__TEXTE DE LECTURE__:
━━━

Quand le gouvernement organise le non-recours : la bureaucratie au service des inégalités
Cette année, à l'occasion de la Journée Internationale de lutte contre la pauvreté, la plateforme bruxelloise de lutte contre la pauvreté 1710.be a décidé de dénoncer le fléau de la complexité administrative subie, pénalisant particulièrement les personnes en situation de pauvreté.
Elle dénonce "[…] l’ensemble des démarches qui font obstacle et rendent impossible l’accès aux droits fondamentaux et sociaux des citoyens et citoyennes particulièrement vulnérables. Cette absurdité administrative est indigne, violente et plonge les personnes dans des situations de détresse. Parce qu’elles n’ont pas les papiers, ou qu’elles sont bloquées dans leurs démarches, ces personnes n’existent pas aux yeux de la société et sont privées de leur dignité " (1)

━━━

__DONNÉES DE L'EXERCICE__:

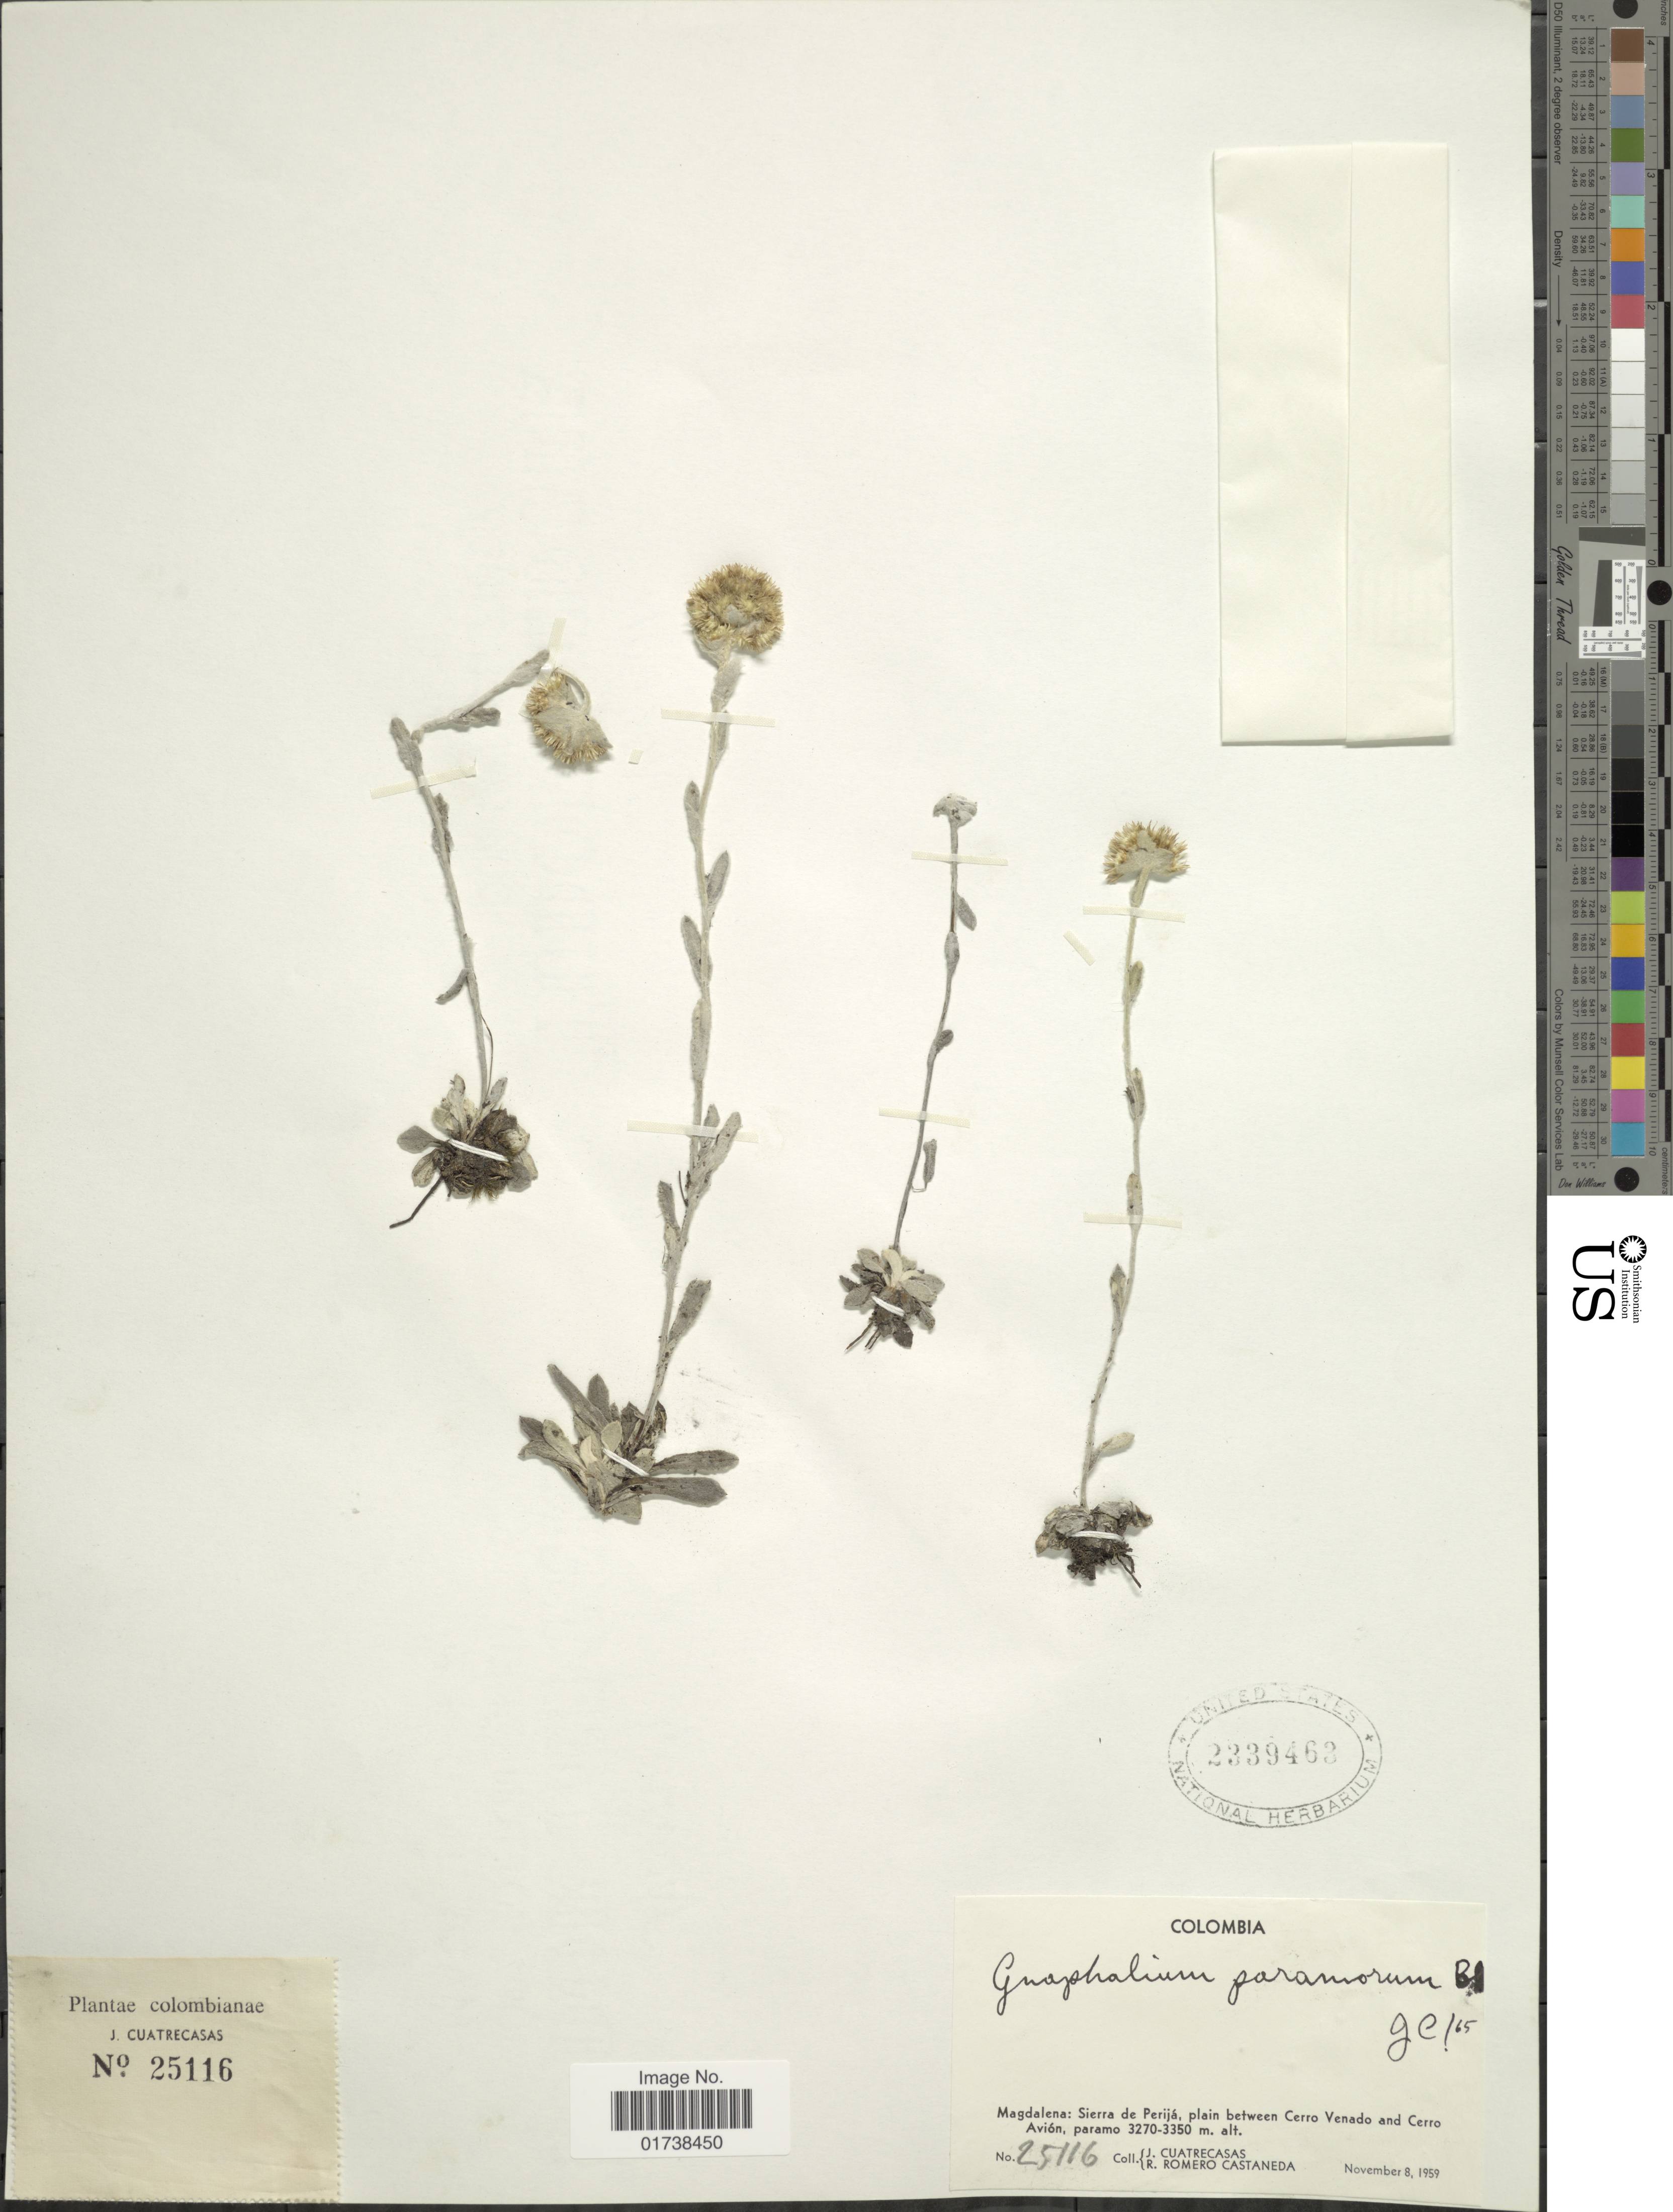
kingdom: Plantae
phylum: Tracheophyta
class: Magnoliopsida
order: Asterales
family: Asteraceae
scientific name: Orognaphalon paramorum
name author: (S.F. Blake) G.L. Nesom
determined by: Nesom, Guy L.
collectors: J. Cuatrecasas & R. Romero Castañeda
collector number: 25116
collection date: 1959-11-08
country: Colombia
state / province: Magdalena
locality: Sierra de Perija, plain between Cerro Venado and Cerro Avion, paramo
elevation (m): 3270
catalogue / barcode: US 2339463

━━━

__EXERCICE PROPOSÉ A__:
Présentez sous forme de tableau Markdown les lignes des entrées, en commençant par celle qui contient « country: Colombia » et en allant jusqu'à la dernière ligne des entrées, toutes deux comprises. Le tableau comportera deux colonnes, « Numéro » pour le rang et « Ligne de l'entrée » pour la ligne, sans les lignes vides.
__EXERCICE PROPOSÉ B__:
Reprenez le texte sur le non-recours aux droits sociaux là où il s'arrête et poursuivez-le.
Le texte et les entrées ne présentent aucun lien entre eux.

__RÉPONSE A__:
| Numéro | Ligne de l'entrée |
|---|---|
| 1 | country: Colombia |
| 2 | state / province: Magdalena |
| 3 | locality: Sierra de Perija, plain between Cerro Venado and Cerro Avion, paramo |
| 4 | elevation (m): 3270 |
| 5 | catalogue / barcode: US 2339463 |

__RÉPONSE B__:
Notre gouvernement, à travers ses politiques de droite, organise en quelque sorte le non-recours aux droits des membres les plus vulnérables de notre société. Comment? En digitalisant l'accès aux administrations (et en délaissant l'accès physique), les citoyens privés d’emploi, de séjour, ou tout simplement les moins à l'aise avec la numérisation, ne s'en sortent plus. Ils finissent alors par ne même plus recourir à leurs droits, faute de savoir comment faire.
Oui, mais pourquoi?
Les politiques néolibérales menées depuis les années 80 ont réduit « le rôle assigné à l’État de garantir à sa population des droits sociaux à visée universelle (à la santé, à l’éducation, au travail, au logement…) » (3)
Chacun a le droit de mener une vie conforme à la dignité humaine. (4) nous dit pourtant la Constitution belge.
Aujourd'hui, certains n'hésitent pas à interroger leurs concitoyens en leur demandant : Pourquoi êtes-vous pauvres ? (5)
Cela n’a été rendu possible que parce que notre conception de la société favorisant des droits universels a cédé le pas à une société luttant contre la pauvreté sous un angle monétaire: nous nous concentrons désormais sur la lutte contre la pauvreté en termes de revenus, en cherchant à augmenter les salaires ou à distribuer des aides financières, mais sans tenir compte des autres dimensions de la pauvreté, comme l'accès à la santé, à l'éducation, à un logement décent, ou encore à la culture.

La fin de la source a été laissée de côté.